As with Kikuhiko’s elegant rakugo, it goes against the grain of the times, as contemporary men’s figure skating tends to stress “masculine” athleticism over “feminine” artistry. But his performance is honest and engrossing, and the audience can’t take their eyes off him any more than they could Kikuhiko.
When people hear the word “feminism,” they tend to think solely about women’s rights, but the ultimate end goal of feminism has always been gender equality. As our understanding of gender deepens, our understanding of how people define themselves within that framework changes as well.
Cultural norms, gender identity (along the woman-to-man spectrum), and gender presentation (along the masculine-to-feminine spectrum) interact in ways that are unique for everyone. This means that a truly gender-equal society is one where anyone can embody any trait, regardless of whether it’s been traditionally seen as “feminine,” “masculine,” or something in-between.
Characters like Kikuhiko and Yuri not only present us with these alternatives, but argue for why those alternatives should be nurtured and encouraged. Both young men are able to make the most of their talents, to confidently perform and captivate their audiences, precisely because they don’t fit the expected mold of masculine behavior. Their femininity isn’t something they should be ashamed of, but a valuable strength they—and, both series argue, the world at large—should embrace.
Granted, the confines of Kikuhiko’s world mean he continues to struggle with gendered expectations off the rakugo stage, and we could argue that Yuri on Ice is idealistic in how quickly everyone accepts Yuri’s unconventional skating style. There’s also a whole long discussion here about gender and sexuality, given the strong implication that both men are queer and thus their femininity may play into some gendered assumptions even as it challenges others. These are conversations we can and should have, especially once both series have finished and we can see the full picture.
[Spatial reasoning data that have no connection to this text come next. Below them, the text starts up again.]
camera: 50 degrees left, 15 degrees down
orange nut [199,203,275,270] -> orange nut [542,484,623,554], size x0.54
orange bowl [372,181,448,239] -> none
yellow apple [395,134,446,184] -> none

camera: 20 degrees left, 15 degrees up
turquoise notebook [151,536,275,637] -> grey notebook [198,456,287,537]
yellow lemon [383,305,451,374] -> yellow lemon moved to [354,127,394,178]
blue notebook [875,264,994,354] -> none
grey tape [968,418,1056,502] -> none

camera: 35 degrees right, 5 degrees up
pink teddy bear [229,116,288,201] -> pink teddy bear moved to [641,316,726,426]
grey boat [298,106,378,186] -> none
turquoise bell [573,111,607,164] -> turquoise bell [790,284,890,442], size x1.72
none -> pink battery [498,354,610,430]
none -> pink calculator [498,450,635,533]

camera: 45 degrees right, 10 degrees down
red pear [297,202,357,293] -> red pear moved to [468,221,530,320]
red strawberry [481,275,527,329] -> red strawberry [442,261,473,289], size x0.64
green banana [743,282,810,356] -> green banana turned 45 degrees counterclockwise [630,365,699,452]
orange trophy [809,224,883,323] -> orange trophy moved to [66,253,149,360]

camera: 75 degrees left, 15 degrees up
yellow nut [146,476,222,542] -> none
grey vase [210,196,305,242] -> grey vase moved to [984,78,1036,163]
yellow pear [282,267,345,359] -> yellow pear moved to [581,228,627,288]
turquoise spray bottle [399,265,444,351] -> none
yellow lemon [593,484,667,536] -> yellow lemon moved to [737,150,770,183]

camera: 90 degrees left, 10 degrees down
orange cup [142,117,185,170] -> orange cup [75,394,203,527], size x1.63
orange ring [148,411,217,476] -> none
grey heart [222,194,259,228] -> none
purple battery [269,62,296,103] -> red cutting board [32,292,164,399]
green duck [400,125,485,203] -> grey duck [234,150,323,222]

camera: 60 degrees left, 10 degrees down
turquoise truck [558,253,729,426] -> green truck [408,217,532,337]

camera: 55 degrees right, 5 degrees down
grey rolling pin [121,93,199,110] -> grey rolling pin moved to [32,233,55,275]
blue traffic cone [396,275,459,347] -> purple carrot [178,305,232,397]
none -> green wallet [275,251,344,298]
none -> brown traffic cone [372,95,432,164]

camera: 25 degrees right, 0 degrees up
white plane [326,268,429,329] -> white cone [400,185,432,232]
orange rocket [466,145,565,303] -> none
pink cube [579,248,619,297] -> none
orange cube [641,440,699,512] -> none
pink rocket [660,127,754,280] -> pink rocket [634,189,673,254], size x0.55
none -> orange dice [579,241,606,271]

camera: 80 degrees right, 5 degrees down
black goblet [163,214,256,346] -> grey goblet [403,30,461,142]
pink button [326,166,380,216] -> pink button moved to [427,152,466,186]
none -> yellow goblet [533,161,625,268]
Still, the net result of these two performance stories is a positive one, using art as an outlet for self-expression to challenge the audience’s understanding of how genders “should” behave and show why being able to act honestly, unconstrained by traditional expectations, is beneficial to both the individual and the community at large.
The best kind of fiction pushes boundaries in-story and out of it. Getting two anime that accomplish this so masterfully in one year is a promising sign, and one I hope we see more of in the seasons to come.